Length of signing public key in bytes.

nacl.sign.secretKeyLength = 64

Length of signing secret key in bytes.

nacl.sign.seedLength = 32

Length of seed for nacl.sign.keyPair.fromSeed in bytes.

nacl.sign.signatureLength = 64

Length of signature in bytes.

Hashing

Implements SHA-512.

nacl.hash(message)

Returns SHA-512 hash of the message.

nacl.hash.hashLength = 64

Length of hash in bytes.

Random bytes generation

nacl.randomBytes(length)

Implements RAND_bytes openSSL.

Returns a Buffer of base64 of the given length containing random bytes of cryptographic quality.

Implementation note

Tweetnacl-nodewrap.js uses the RAND_bytes methods of openSSL.

Constant-time comparison

nacl.verify(x, y)

Compares x and y in constant time and returns true if their lengths are non-zero and equal, and their contents are equal.

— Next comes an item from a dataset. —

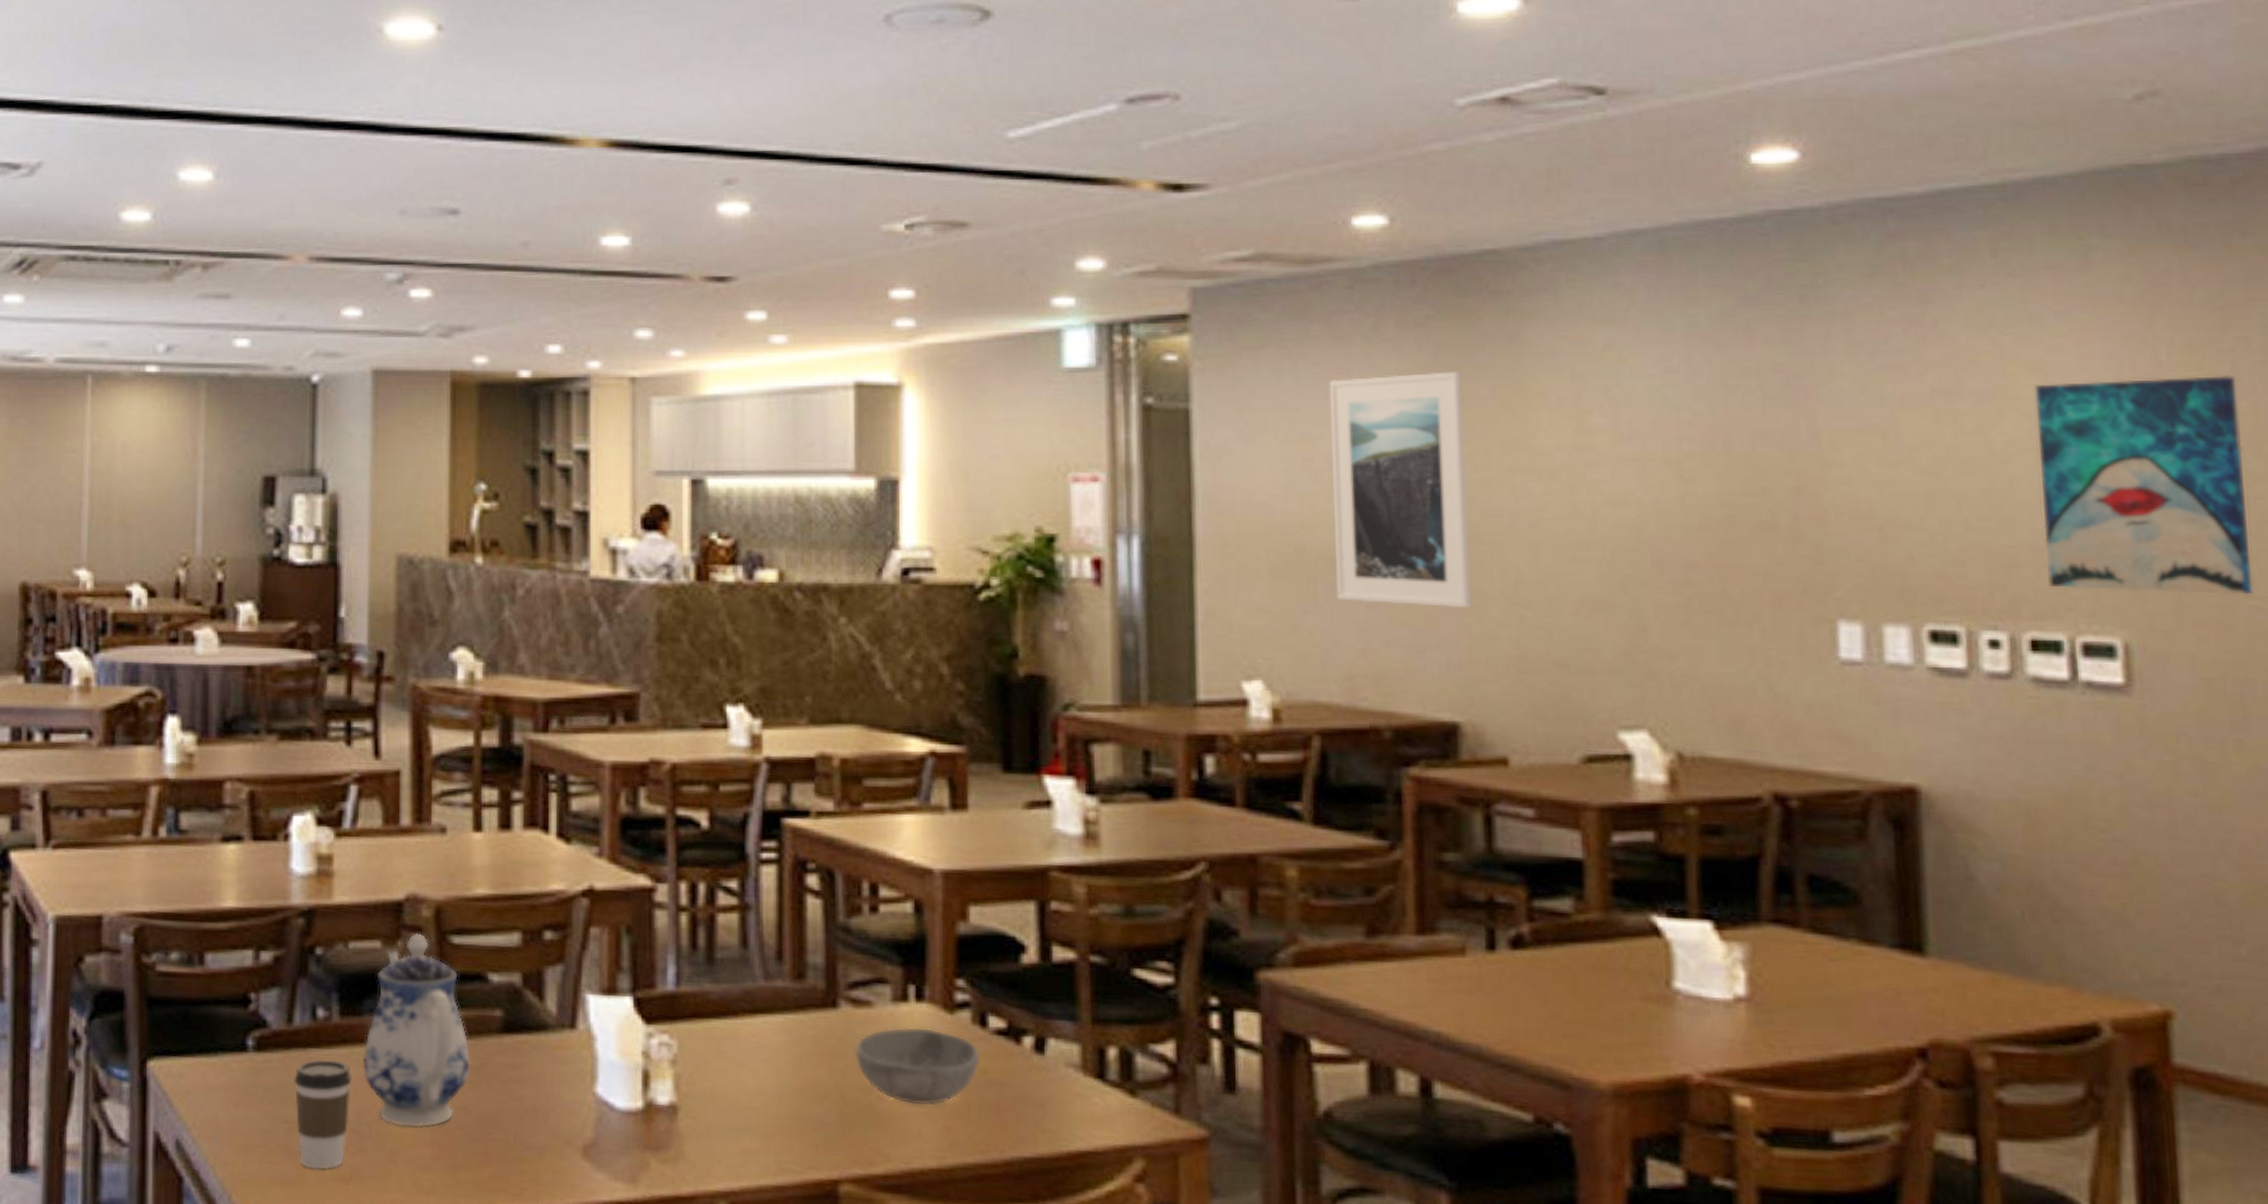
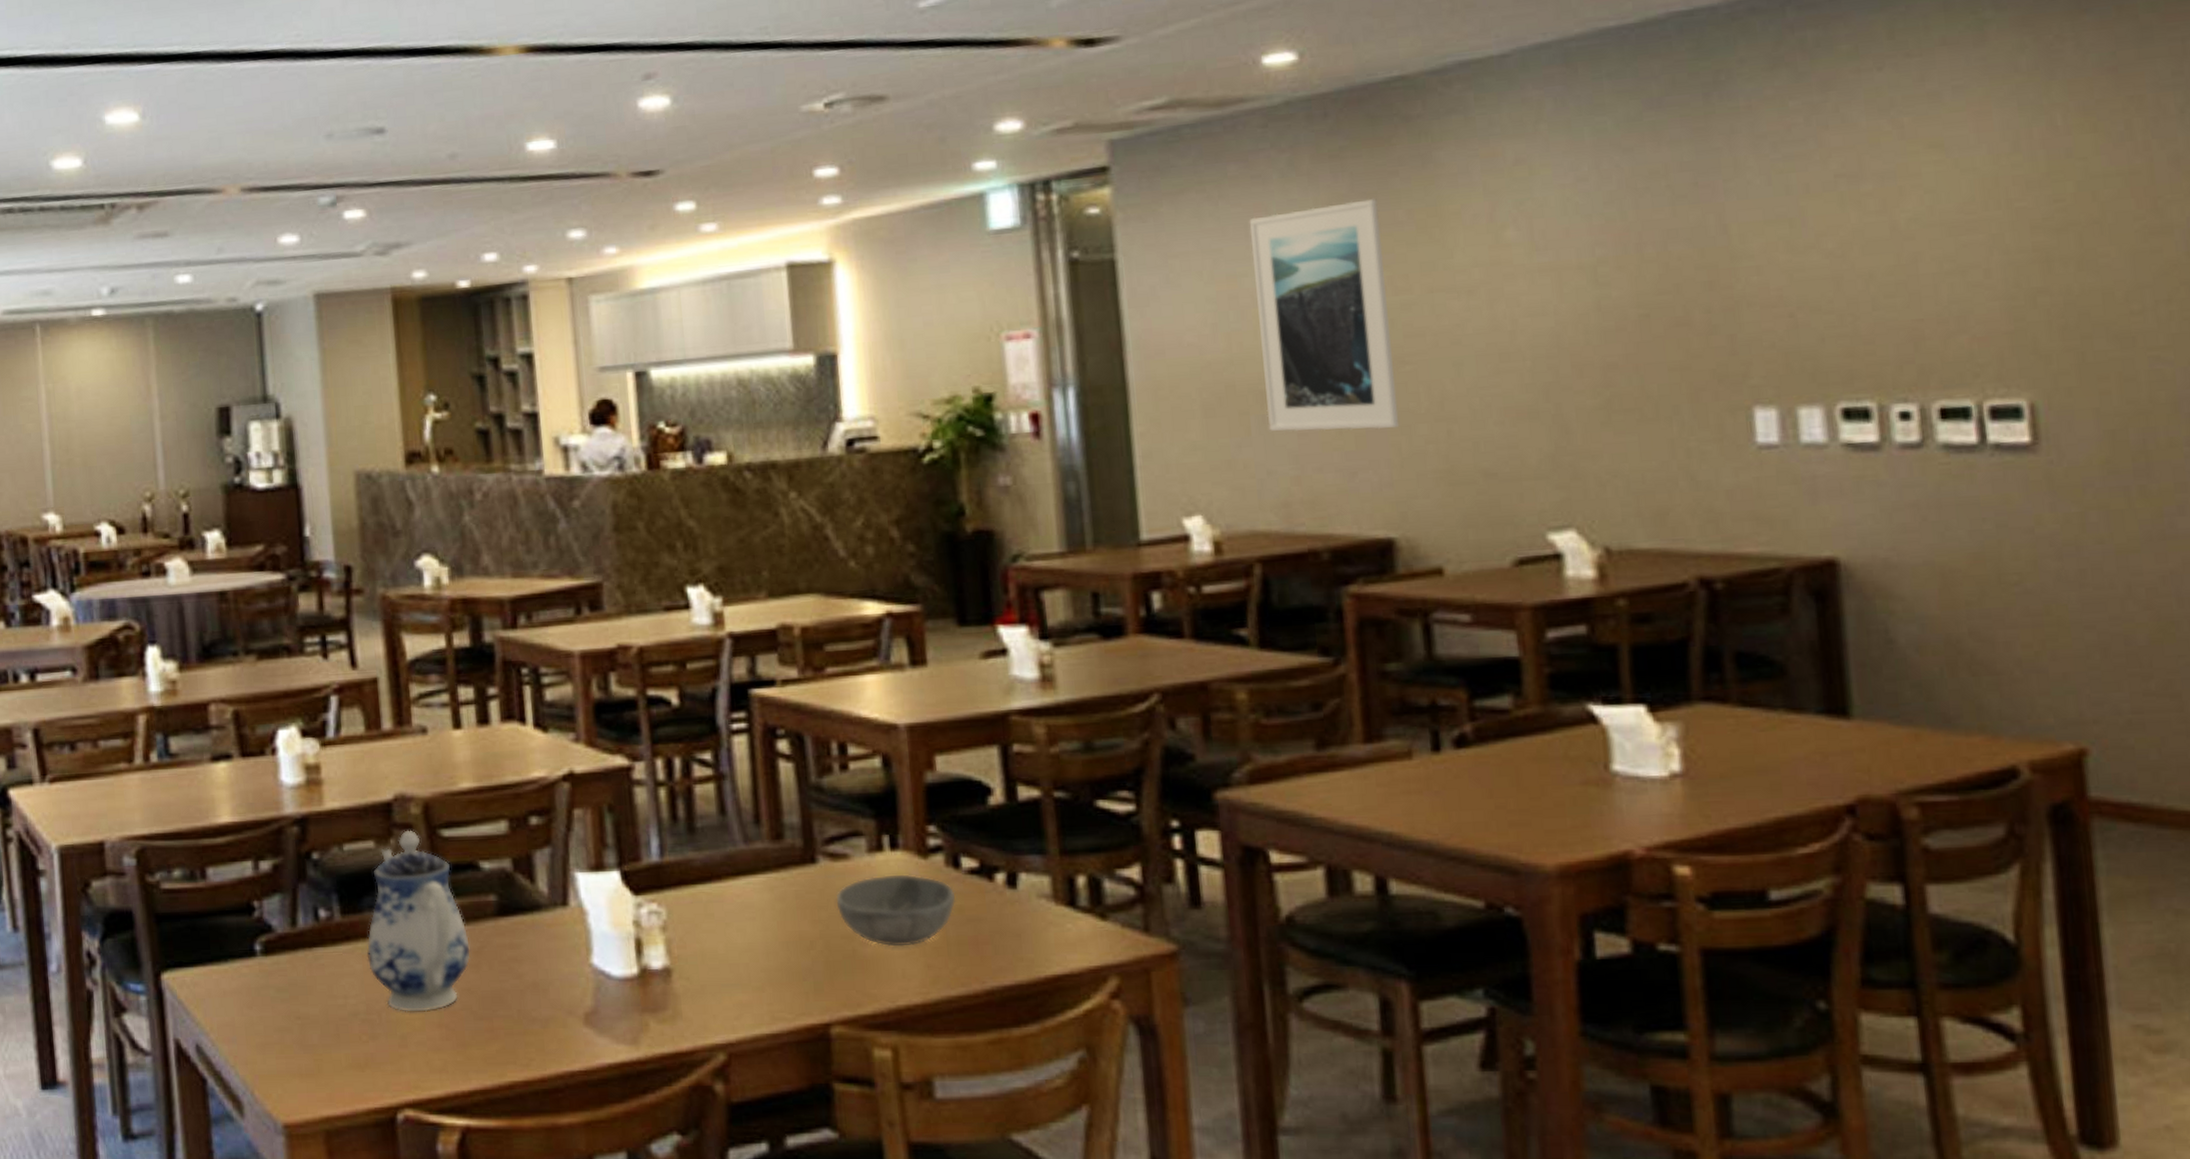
coffee cup: present [294,1059,352,1170] -> none [303,956,359,1060]
wall art: present [2034,376,2253,595] -> none [1935,134,2153,356]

Returns false if either of the arguments has zero length, or arguments have different lengths, or their contents differ.

Thanks

Special thanks to @TooTallNate who is owner of node-ffi and node-ref, and also help us quickly resolve some issues.

License

Copyright (c) 2014-2015 Bitmark Inc (support@bitmark.com).

Permission to use, copy, modify, and distribute this software for any purpose with or without fee is hereby granted, provided that the above copyright notice and this permission notice appear in all copies.

THE SOFTWARE IS PROVIDED "AS IS" AND THE AUTHOR DISCLAIMS ALL WARRANTIES WITH REGARD TO THIS SOFTWARE INCLUDING ALL IMPLIED WARRANTIES OF MERCHANTABILITY AND FITNESS. IN NO EVENT SHALL THE AUTHOR BE LIABLE FOR ANY SPECIAL, DIRECT, INDIRECT, OR CONSEQUENTIAL DAMAGES OR ANY DAMAGES WHATSOEVER RESULTING FROM LOSS OF USE, DATA OR PROFITS, WHETHER IN AN ACTION OF CONTRACT, NEGLIGENCE OR OTHER TORTIOUS ACTION, ARISING OUT OF OR IN CONNECTION WITH THE USE OR PERFORMANCE OF THIS SOFTWARE.